The Caribbean Hotel Association (CHA) is calling on regional governments that own national flag carriers to abandon the “traditional narrow ‘best’ solution” – which usually ends in the impoverishment of essential services as millions of dollars in subsidies must be poured into these unprofitable airlines – and consider a new model in which all national flag carriers form a regional alliance.
The model allows the national flag carriers to keep their status as national flag carriers and thus “capitalise on their loyalty and brand” while creating economies of scale that would result in better prices, more competitive fares, a single ticketing system and better arrangements with other airlines in Europe, the USA, and South America.
According to research undertaken by the CHA the “Dominican Republic has seen the highest tourism growth in the region over the past several years and it has no national airline. Tourism growth there with the arrival of service from the new low cost airlines has skyrocketed”.
The body that represents the region’s number one industry also notes that the failure of national flag carriers has been accomplished without competition from Low Cost Carriers such as JetBlue and Spirit but that is about to change. CHA reports that Fort Lauderdale-based “Spirit is now targeting the region”.
Despite the evidence – Air Jamaica racked up $1 billion [in losses] before the Jamaican government was forced to take control of its failure.
The government of The Bahamas has decided that privatisation is the best possible option for Bahamasair. Indeed, the Minister responsible for Bahamasair, Bradley Roberts, stated during his contribution to the Budget Debate (2005-2006) that the “invitation for expressions of interest has been published to test investor appetite for investing in the national flag carrier”.
Minister Roberts, in expressing the government’s rationale for its move to privatisation, stated that the “PLP government supports the need for a national flag carrier. However, in order for this airline to efficiently compete in today’s environment, it is felt that it should be controlled by private interests not the government.” According to Minister Roberts the government would limit its holdings in a privatised Bahamasair to 25 percent.
The Guardian has learned that in response to the “invitation for expressions of interest” at least one Bahamian-led group has submitted a plan to privatise Bahamasair. If history is any teacher, should Bahamasair be privatised, within a decade or less the government of The Bahamas will discover that it will have to resume control of an airline considerably poorer than when it was first privatised.

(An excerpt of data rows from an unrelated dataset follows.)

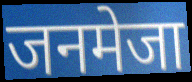
जनमेजा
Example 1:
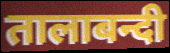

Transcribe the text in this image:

तालाबन्दी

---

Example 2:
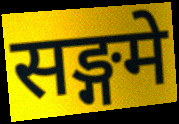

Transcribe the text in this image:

सङ्गमे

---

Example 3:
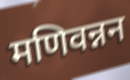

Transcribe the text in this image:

मणिवन्नन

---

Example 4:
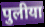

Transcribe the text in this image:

पुलीया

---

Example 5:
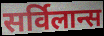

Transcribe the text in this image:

सर्विलान्स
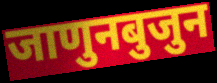
जाणुनबुजुन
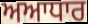
ਅਆਧਾਰ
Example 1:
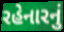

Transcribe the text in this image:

રહેનારનું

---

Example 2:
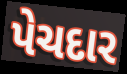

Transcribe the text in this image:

પેચદાર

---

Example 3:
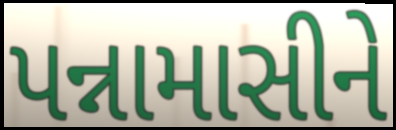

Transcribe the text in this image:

પન્નામાસીને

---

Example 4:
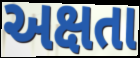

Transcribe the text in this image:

અક્ષતા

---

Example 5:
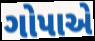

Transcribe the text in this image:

ગોપાએ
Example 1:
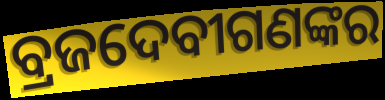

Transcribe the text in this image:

ବ୍ରଜଦେବୀଗଣଙ୍କର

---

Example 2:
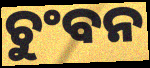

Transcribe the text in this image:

ଚୁଂବନ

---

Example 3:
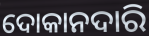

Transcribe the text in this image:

ଦୋକାନଦାରି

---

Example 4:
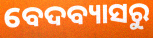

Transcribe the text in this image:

ବେଦବ୍ୟାସରୁ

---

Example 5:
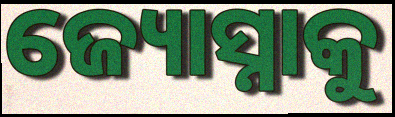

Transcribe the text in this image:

ଜ୍ୟୋସ୍ନାକୁ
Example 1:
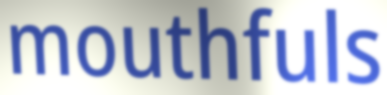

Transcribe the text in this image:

mouthfuls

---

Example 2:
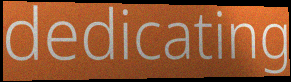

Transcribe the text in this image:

dedicating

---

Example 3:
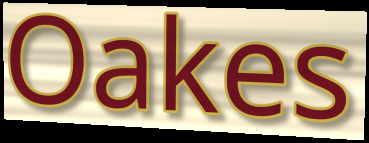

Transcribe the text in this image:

Oakes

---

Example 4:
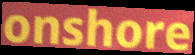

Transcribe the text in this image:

onshore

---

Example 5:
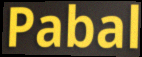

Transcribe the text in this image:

Pabal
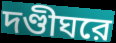
দণ্ডীঘরে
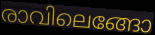
രാവിലെങ്ങോ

The reason for this is that small national airlines such as Bahamasair, Air Jamaica, BWIA and LIAT – all regional carriers – simply lack the scale or networks to command competitive prices for fuel, negotiate profitable routes or strike lucrative alliances.
Regional airlines or national flag carriers as they are known, have been established as a symbol of an independent country and supposedly a source of national pride. The reality is that they have always been a drain on scarce national resources.
Minister Roberts stated that in fiscal 2005-2006, Bahamasair was projected to “generate revenues of $76 million and expenses of $86 million for a net loss of $10 million, a $2 million improvement over this fiscal year”. He stated that revenue growth would come from “some core business growth, more US Air code share traffic, seat guarantees, more Santo Domingo traffic, more charters, along with the start-up of a new route into Kingston, Jamaica.”
Despite the progress made by Bahamasair, the Minister stated bluntly that the government could not continue pouring “hefty subsidies” into Bahamasair. Hence the drive to privatise.
But whichever group decides to take Bahamasair private will have to face additional competition from LCCs like Spirit and the CHA is predicting that this competition will “see revenues plummet and losses mushroom as the region’s point-to-point airlines compete head on head on with the lower cost US point-to-point airlines” [like Spirit]. The CHA is predicting that the lower fares will see “increased traffic – both nationals and visitors – but the increased traffic is unlikely to bring profitability to the region’s national airlines”.
CHA states that “in the new environment of unrestricted Open Skies” competition will simply multiply the losses to national flag carriers thus continuing the unacceptable wasting of scarce financial resources.
The CHA says only an integrated network will save national flag carriers, a network that “accesses passengers that their point-to-point competitors cannot access.”
In effect the national flag carrier or airline model has run its course and will not be salvaged by privatisation plans. Air Jamaica has proven that as well as BWIA and LIAT. The preliminary findings from McKinsey and Company state that Bahamasair has no future in the US markets and should the LCCs move into the region, as they plan to do, it will also lose the few routes it has been trying to establish in the region.
National pride or not, Bahamasair cannot become viable merely from flying between Florida and The Bahamas.